O líquido, que foi recolhido em garrafas por diversos moradores, foi encaminhado para análise. Conforme o portal G1, uma análise preliminar do Instituto de Química da Universidade de São Paulo (USP) confirmou a presença de uma substância marcadora de queimada na água da chuva.

"É possível que parte da fuligem (o nome correto tecnicamente seria aerossol) de queimadas tenha sido distribuído pelas nuvens, e assim precipitado juntamente com a chuva", opina o físico Alexandre Correia.

"Somente análises químicas podem confirmar, mas a causa muito provável é que a densa pluma de fumaça interagindo com as nuvens de chuva tenham gerado a precipitação escura. Estações de monitoramento da Sabesp não indicavam qualidade do ar ruim, logo poluição tradicional está descartada. Queima de vegetação, descreve a literatura técnica, produz carbono negro, que, muito provavelmente, se precipitou junto com a chuva, gerando o líquido escurecido visto nas redes sociais", diz a meteorologista Estael Sias.

Para se ter certeza de que houve influência das queimadas na cor da água da chuva, é necessário aguardar a conclusão da análise do líquido.

Preservação

Para especialistas, os efeitos cada vez mais visíveis das queimadas denunciam um descuido na preservação ambiental. Para eles, os efeitos negativos devem piorar com o tempo, caso não sejam adotadas políticas públicas de conservação.

"Para além do efeito de se alterar a aparência do céu, é importante lembrar de outros efeitos muito mais significativos, como o impacto sobre a saúde das pessoas que se encontram em áreas afetadas pelas queimadas e pela fumaça. Esses efeitos são significativos e causam aumento de internações e mortalidade numa fração da população, principalmente crianças e idosos", ressalta Alexandre Correia.

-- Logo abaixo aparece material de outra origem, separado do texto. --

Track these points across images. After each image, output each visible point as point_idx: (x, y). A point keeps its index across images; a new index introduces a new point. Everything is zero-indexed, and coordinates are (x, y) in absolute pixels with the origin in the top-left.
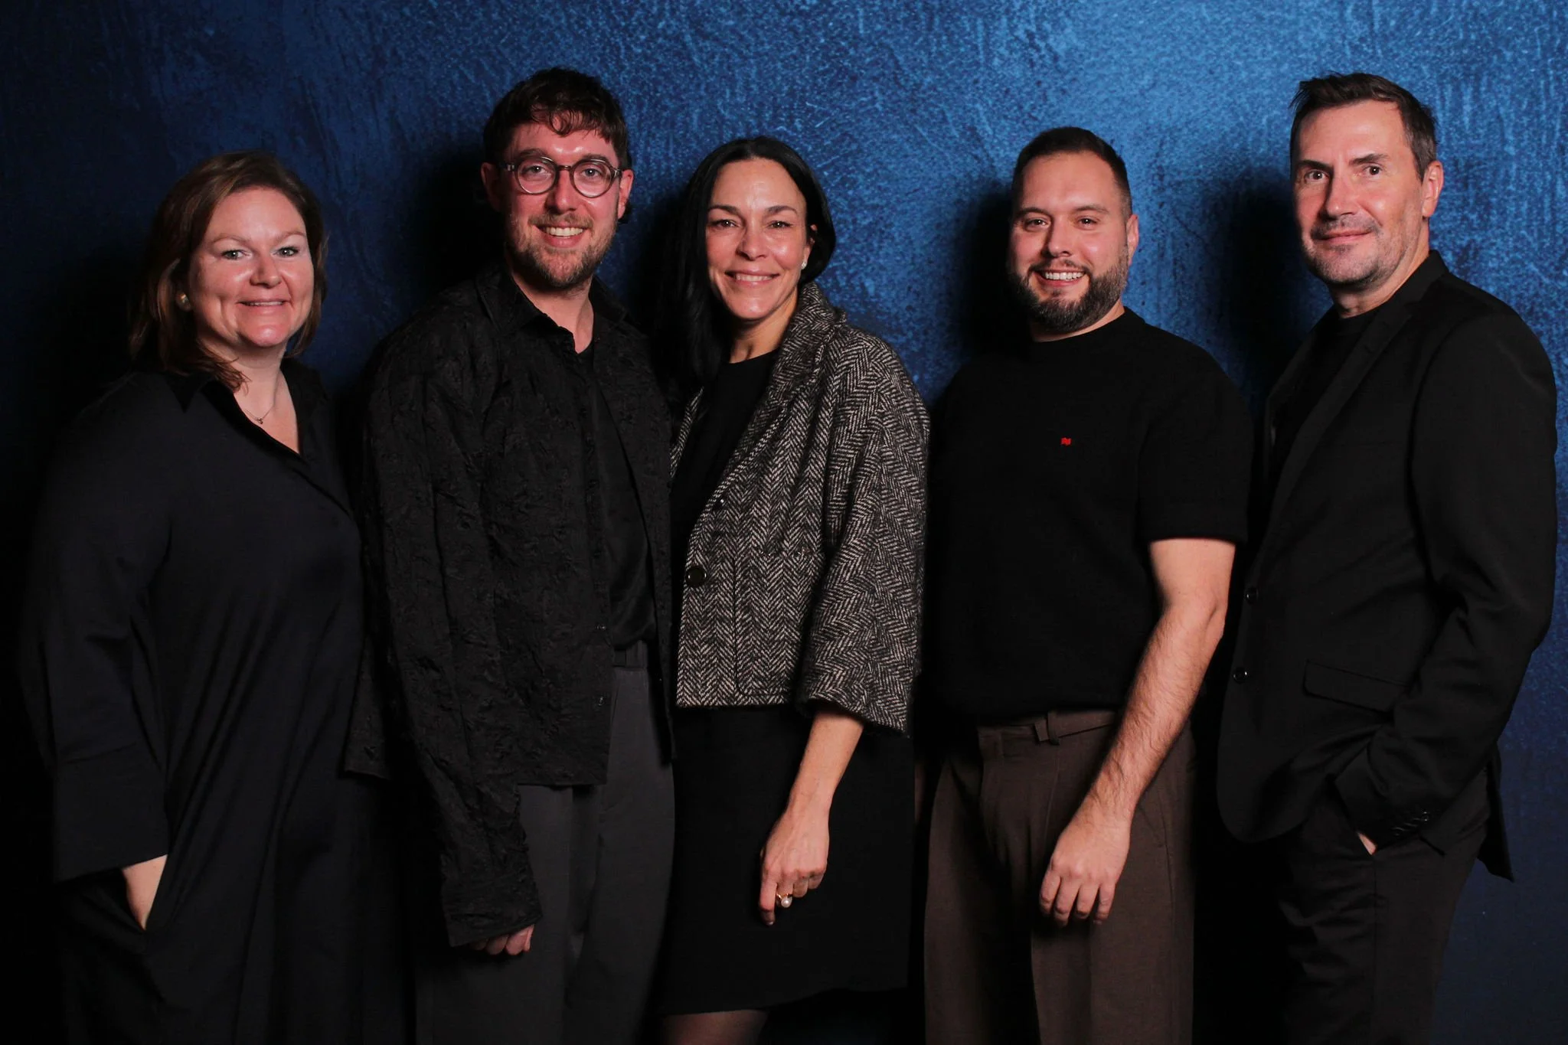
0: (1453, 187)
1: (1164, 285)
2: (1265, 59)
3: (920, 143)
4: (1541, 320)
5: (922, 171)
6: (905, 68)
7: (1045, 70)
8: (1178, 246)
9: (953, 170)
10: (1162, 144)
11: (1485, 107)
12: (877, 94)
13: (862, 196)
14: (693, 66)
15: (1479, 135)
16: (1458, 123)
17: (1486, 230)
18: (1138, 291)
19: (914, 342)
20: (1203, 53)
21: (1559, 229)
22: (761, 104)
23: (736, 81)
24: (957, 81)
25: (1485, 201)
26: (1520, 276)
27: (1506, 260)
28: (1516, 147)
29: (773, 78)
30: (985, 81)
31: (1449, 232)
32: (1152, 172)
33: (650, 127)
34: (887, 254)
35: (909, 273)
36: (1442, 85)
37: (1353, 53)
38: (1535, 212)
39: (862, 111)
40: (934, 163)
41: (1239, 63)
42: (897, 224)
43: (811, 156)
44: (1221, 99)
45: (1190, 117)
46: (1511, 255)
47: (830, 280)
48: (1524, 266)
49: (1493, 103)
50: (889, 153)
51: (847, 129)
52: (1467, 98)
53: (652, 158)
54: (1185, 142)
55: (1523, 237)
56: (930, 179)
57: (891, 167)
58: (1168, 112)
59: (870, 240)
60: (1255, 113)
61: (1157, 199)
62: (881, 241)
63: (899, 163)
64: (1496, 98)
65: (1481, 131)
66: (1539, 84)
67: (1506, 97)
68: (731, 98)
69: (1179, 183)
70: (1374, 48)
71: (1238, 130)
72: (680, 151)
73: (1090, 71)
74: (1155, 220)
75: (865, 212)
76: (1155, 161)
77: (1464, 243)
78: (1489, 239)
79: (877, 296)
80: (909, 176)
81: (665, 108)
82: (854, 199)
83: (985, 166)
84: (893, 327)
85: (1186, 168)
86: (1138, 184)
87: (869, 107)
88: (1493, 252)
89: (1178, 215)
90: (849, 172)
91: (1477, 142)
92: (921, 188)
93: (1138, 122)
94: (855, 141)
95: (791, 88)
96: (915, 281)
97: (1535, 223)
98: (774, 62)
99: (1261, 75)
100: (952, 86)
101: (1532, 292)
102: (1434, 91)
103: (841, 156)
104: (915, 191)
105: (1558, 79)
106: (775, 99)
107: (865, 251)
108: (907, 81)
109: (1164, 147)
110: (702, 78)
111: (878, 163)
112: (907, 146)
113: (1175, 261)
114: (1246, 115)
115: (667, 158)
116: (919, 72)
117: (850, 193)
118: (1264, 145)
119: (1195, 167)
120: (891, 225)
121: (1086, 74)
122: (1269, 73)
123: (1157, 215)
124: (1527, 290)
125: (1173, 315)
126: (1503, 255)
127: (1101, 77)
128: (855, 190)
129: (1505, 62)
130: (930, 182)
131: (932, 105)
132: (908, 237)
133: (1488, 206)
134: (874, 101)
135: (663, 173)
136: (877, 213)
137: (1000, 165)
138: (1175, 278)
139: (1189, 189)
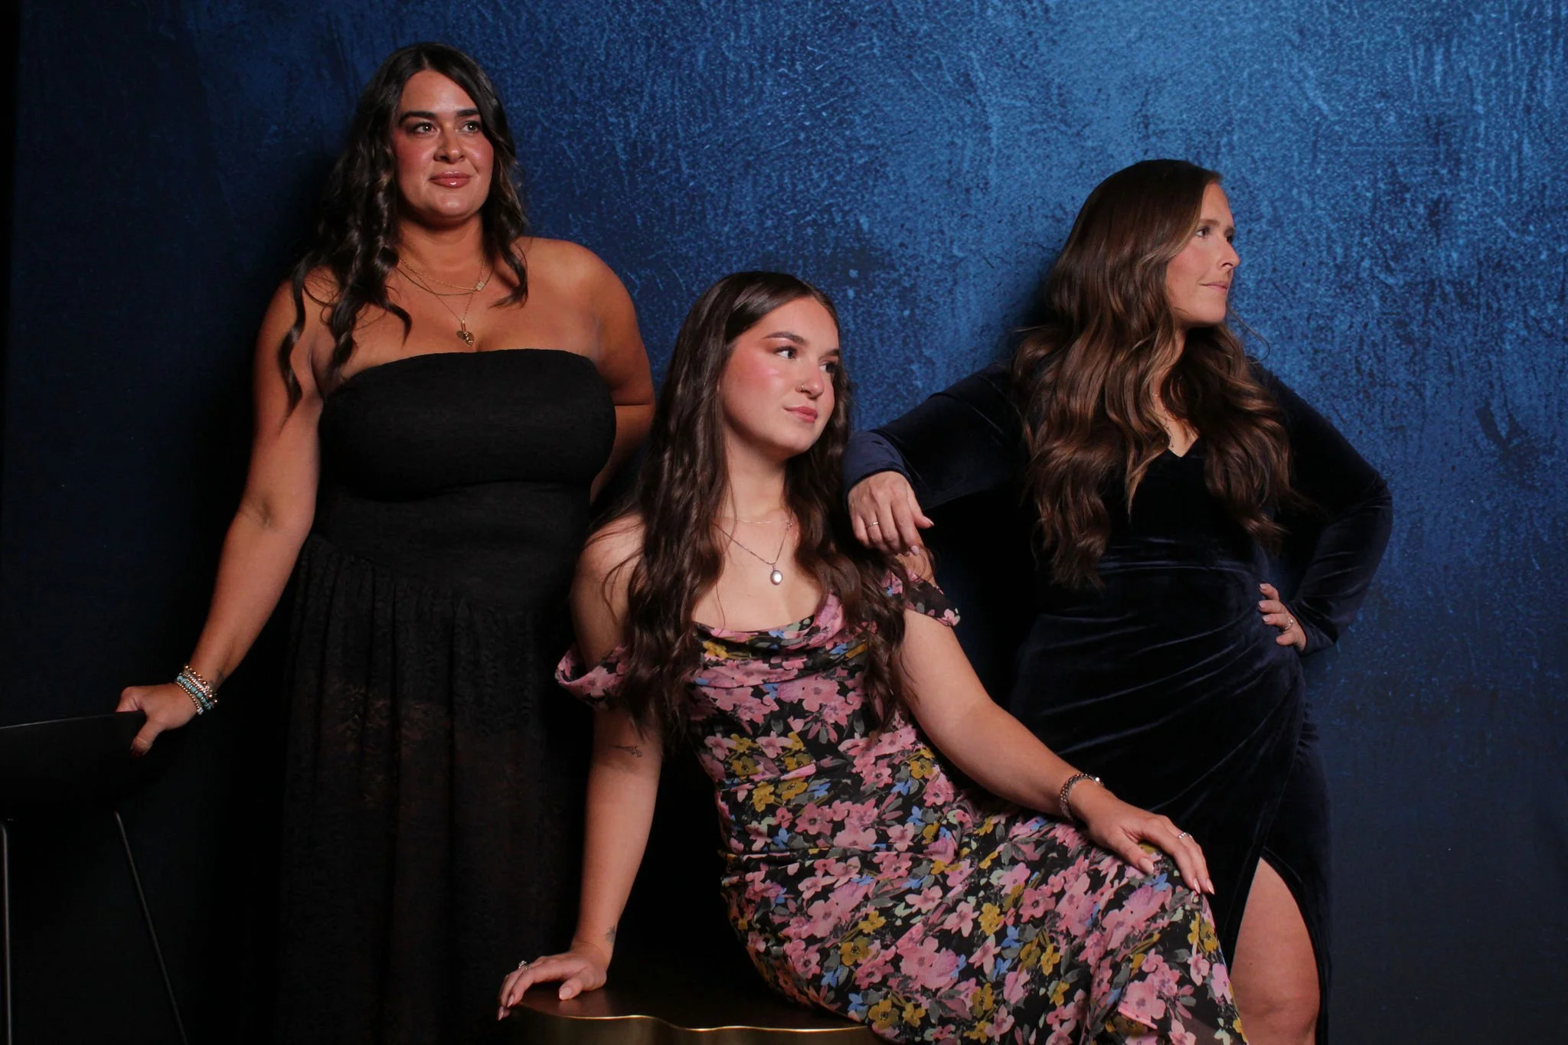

"Outro efeito importante é o impacto climático que essas emissões podem causar, como a emissão de gases de efeito estufa causado pelo ser humano, que contribuem para o aquecimento global", completa o físico.

A política ambiental do presidente Jair Bolsonaro (PSL) recentemente levou ao bloqueio do Fundo Amazônia - uma reserva de dinheiro doado internacionalmente para projetos de preservação da floresta - e é duramente criticada por estudiosos.

Caso não haja mudanças na área, segundo especialistas, os próximos anos poderão ser ainda piores.

"O Governo está cortando recursos para combater o desmatamento. A fiscalização não tende a melhorar. Tomaram medidas como o corte de recursos do Ibama [Instituto Brasileiro do Meio Ambiente] e perderam o Fundo Amazônia. Então, sem dúvidas, a tendência é piorar", diz Artur Moret.